3.3.1. Chemicals exceeding the threshold for ϕ₃. What then are the combinations of properties that allow a chemical to accumulate in remote regions? In order to elucidate the role LRAT and LRWT play for chemicals with a ϕ₃ above the threshold, we first calculated how many of those chemicals have a ϕ_3A (the remotely accumulated fraction without dispersion in water) above the threshold value for ϕ₃: 19.5% (N = 2466) of all chemicals were predicted to accumulate in remote surface media as result of LRAT, leaving 4.1% (N = 514) which accumulate in remote surface media only when both LRAT and LRWT are accounted for (data not shown).

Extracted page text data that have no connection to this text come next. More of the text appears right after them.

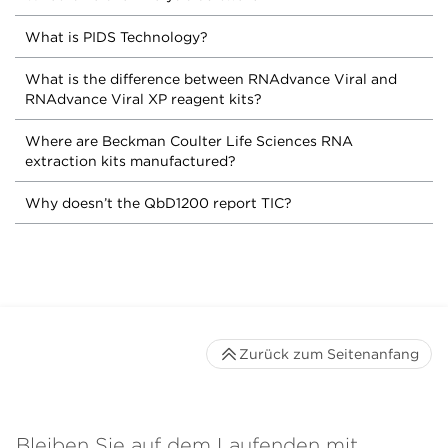
What is PIDS Technology?
What is the difference between RNAdvance Viral and
RNAdvance Viral XP reagent kits?
Where are Beckman Coulter Life Sciences RNA
extraction kits manufactured?
Why doesn’t the QbD1200 report TIC?
Zurück zum Seitenanfang
Bleiben Sie auf dem Laufenden mit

Fig. 4 displays the partitioning and degradation properties of the chemicals with a ϕ₃ above the threshold using green and grey markers to designate those undergoing LRAT with a log K_OA below or above 11, respectively. Orange markers are used to identify the rest of the chemicals which exceed the threshold for ϕ₃ only if both LRAT and LRWT are considered. While the log K_OW and log K_AW of the chemicals in the screening data set were capped at values of 9 and -12, respectively²⁴ (as apparent in Fig. 4a), the model result is not sensitive to these partitioning properties, when they exceed these values. Fig. 4 additionally highlights model predictions for one chemical from each of these three categories. Data on physical–chemical properties and environmental degradation half-lives for individual chemicals discussed herein are included in Table S1.†

Fig. 4 Diagnostic plots for those chemicals which exceed the threshold for ϕ₃ (N = 2980). Panel (a) shows results in a chemical partitioning space, whereas panel (b) shows the results when plotting degradation half-life in air (hours) versus degradation half-life in water (hours). The number of chemicals falling into each of the four quadrants in panel (b) are included. The colors of the markers identify chemicals which accumulate in surface media in the remote region (i) because of LRAT and with a log K_OA > 11 (grey), exemplified by 3,9-dibromo-7H-benzo[de]anthracen-7-one, and (ii) because of LRAT and with a log K_OA < 11 (green) with 1,2,3,4-tetrachlorobenzene chosen as an example. The remaining chemicals only exceed the threshold for ϕ₃ when both LRAT and LRWT are accounted for (orange) as exemplified by 2,2′-di(propan-2-yl)biphenyl. The bottom panel shows the molecular structures for three example chemicals.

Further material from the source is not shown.